*Activity*: Turn the entries from the line with "Suomi myrskyn silmässä" up to and including the line with "本装備の詳細情報はありません。" into a Markdown table with the columns Number and Text, giving each line its own numbered row and skipping blank lines. Leave the pictures out of the table.

Start of Block

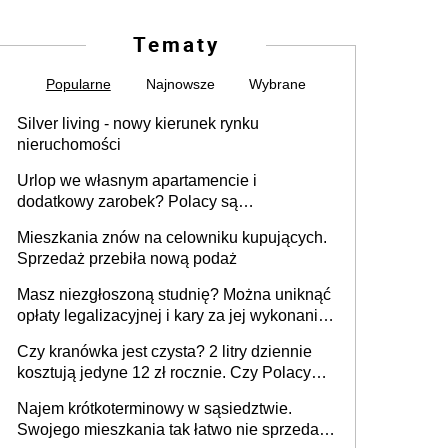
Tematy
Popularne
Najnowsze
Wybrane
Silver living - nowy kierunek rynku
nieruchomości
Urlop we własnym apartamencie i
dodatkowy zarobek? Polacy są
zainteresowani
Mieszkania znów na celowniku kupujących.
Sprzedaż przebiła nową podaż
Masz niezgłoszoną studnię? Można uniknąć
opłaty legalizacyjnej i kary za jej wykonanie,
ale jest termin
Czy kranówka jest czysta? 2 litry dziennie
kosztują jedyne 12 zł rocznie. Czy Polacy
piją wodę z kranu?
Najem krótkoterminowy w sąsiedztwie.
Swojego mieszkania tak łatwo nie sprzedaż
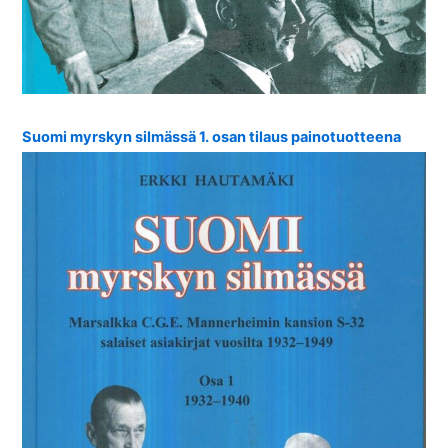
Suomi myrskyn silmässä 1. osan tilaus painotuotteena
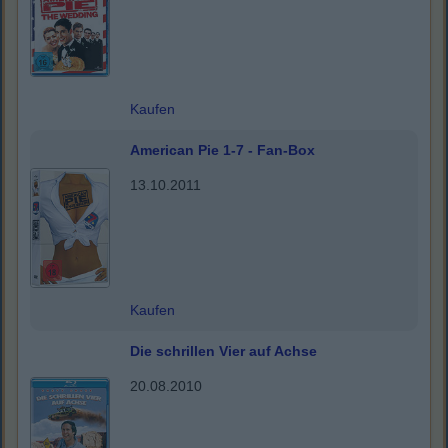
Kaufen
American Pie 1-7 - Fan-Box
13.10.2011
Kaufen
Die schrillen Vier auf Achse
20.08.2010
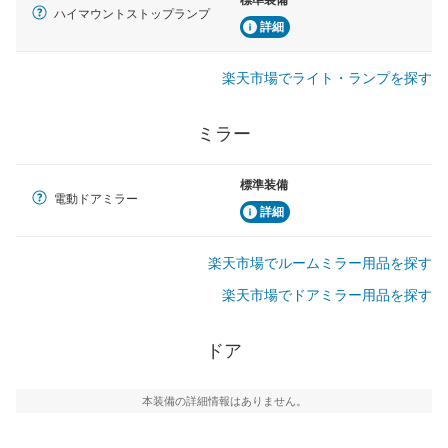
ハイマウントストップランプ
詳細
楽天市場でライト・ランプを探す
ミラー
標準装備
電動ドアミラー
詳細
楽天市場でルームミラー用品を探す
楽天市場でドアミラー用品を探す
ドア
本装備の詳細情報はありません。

End of Block
Start of Block

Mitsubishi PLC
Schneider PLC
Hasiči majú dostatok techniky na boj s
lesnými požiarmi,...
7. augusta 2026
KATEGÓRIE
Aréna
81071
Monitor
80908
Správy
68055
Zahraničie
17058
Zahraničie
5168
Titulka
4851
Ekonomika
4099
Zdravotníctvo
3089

End of Block

*Response to the task*:
| Number | Text |
|---|---|
| 1 | Suomi myrskyn silmässä 1. osan tilaus painotuotteena |
| 2 | Kaufen |
| 3 | American Pie 1-7 - Fan-Box |
| 4 | 13.10.2011 |
| 5 | Kaufen |
| 6 | Die schrillen Vier auf Achse |
| 7 | 20.08.2010 |
| 8 | ハイマウントストップランプ |
| 9 | 詳細 |
| 10 | 楽天市場でライト・ランプを探す |
| 11 | ミラー |
| 12 | 標準装備 |
| 13 | 電動ドアミラー |
| 14 | 詳細 |
| 15 | 楽天市場でルームミラー用品を探す |
| 16 | 楽天市場でドアミラー用品を探す |
| 17 | ドア |
| 18 | 本装備の詳細情報はありません。 |